The 2nd anniversary of my Mother’s death came and went. I laid in bed on the eve of her anniversary in the same room she died in. I thought it would really upset me to be in there and while I didn’t sleep much, it wasn’t a “freaking out” restlessness.
I remember that night. My brother and I spent the night here. We knew Mother didn’t have long. It was a horribly long night. They had hooked her up to a breathing machine and I spent most of the night on her floor listening to her struggle to breath. My 2 aunts stayed late. When they left it was just my Daddy, my brother and I. I finally got on the couch and spent all night back and forth from the den to her room. I talked to her and held her hand and touched her face. I remember looking at the clock at one point and it was 3:00 AM. That is such a lonely time. I remember thinking “I don’t know if I can exist in a 3 am that doesn’t have my Mother in it”.
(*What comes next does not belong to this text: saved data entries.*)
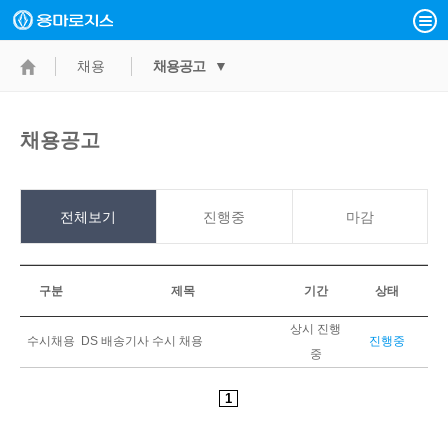
채용
채용공고 ▼
채용공고
전체보기
진행중
마감
구분
제목
기간
상태
상시 진행
수시채용
DS 배송기사 수시 채용
진행중
중
1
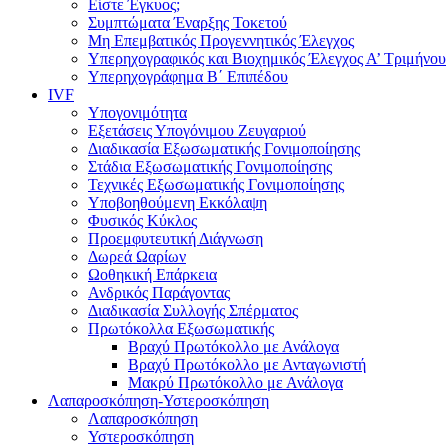
Είστε Έγκυος;
Συμπτώματα Έναρξης Τοκετού
Μη Επεμβατικός Προγεννητικός Έλεγχος
Υπερηχογραφικός και Βιοχημικός Έλεγχος Α’ Τριμήνου
Υπερηχογράφημα Β΄ Επιπέδου
IVF
Υπογονιμότητα
Εξετάσεις Υπογόνιμου Ζευγαριού
Διαδικασία Εξωσωματικής Γονιμοποίησης
Στάδια Εξωσωματικής Γονιμοποίησης
Τεχνικές Εξωσωματικής Γονιμοποίησης
Υποβοηθούμενη Εκκόλαψη
Φυσικός Κύκλος
Προεμφυτευτική Διάγνωση
Δωρεά Ωαρίων
Ωοθηκική Επάρκεια
Ανδρικός Παράγοντας
Διαδικασία Συλλογής Σπέρματος
Πρωτόκολλα Εξωσωματικής
Βραχύ Πρωτόκολλο με Ανάλογα
Βραχύ Πρωτόκολλο με Ανταγωνιστή
Μακρύ Πρωτόκολλο με Ανάλογα
Λαπαροσκόπηση-Υστεροσκόπηση
Λαπαροσκόπηση
Υστεροσκόπηση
We woke the next morning early, around 6:00. Eddie and I knew that she was almost gone. I called my aunts to ask them to come. They got here around 7:30. We all sat around her bed talking to her. All of us except my Daddy. He couldn’t handle it. It made me think of the line from “Steel Magnolias”, ‘I find it amusing. Men are supposed to be made out of steel or something. I just sat there. I just held Shelby’s hand. There was no noise, no tremble, just peace. Oh god. I realize as a woman how lucky I am.” My Mother breathed her final breath at 8:03 AM on May 10th. I walked outside and was surprised to see the world moving on. The sun was out, birds were singing, flowers blooming and my Mother was dead. It was one of the most surreal moments of my life.
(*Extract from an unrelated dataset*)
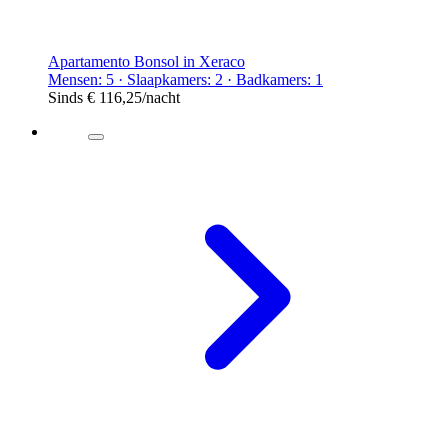
Apartamento Bonsol in Xeraco
Mensen: 5 · Slaapkamers: 2 · Badkamers: 1
Sinds
€ 116,25
/nacht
But time marches on. We are living in her house. We are loving living here and I have discovered I actually like yard work. I have never done it. I grew up with 2 brothers who did the yard work. When I was married my husband did the yard work. Since then I have lived in apartments. But I enjoy it. I am learning, slowly about flowers and shrubs and just yard stuff.
I know she is happy that we are here, I know she is smiling down upon us.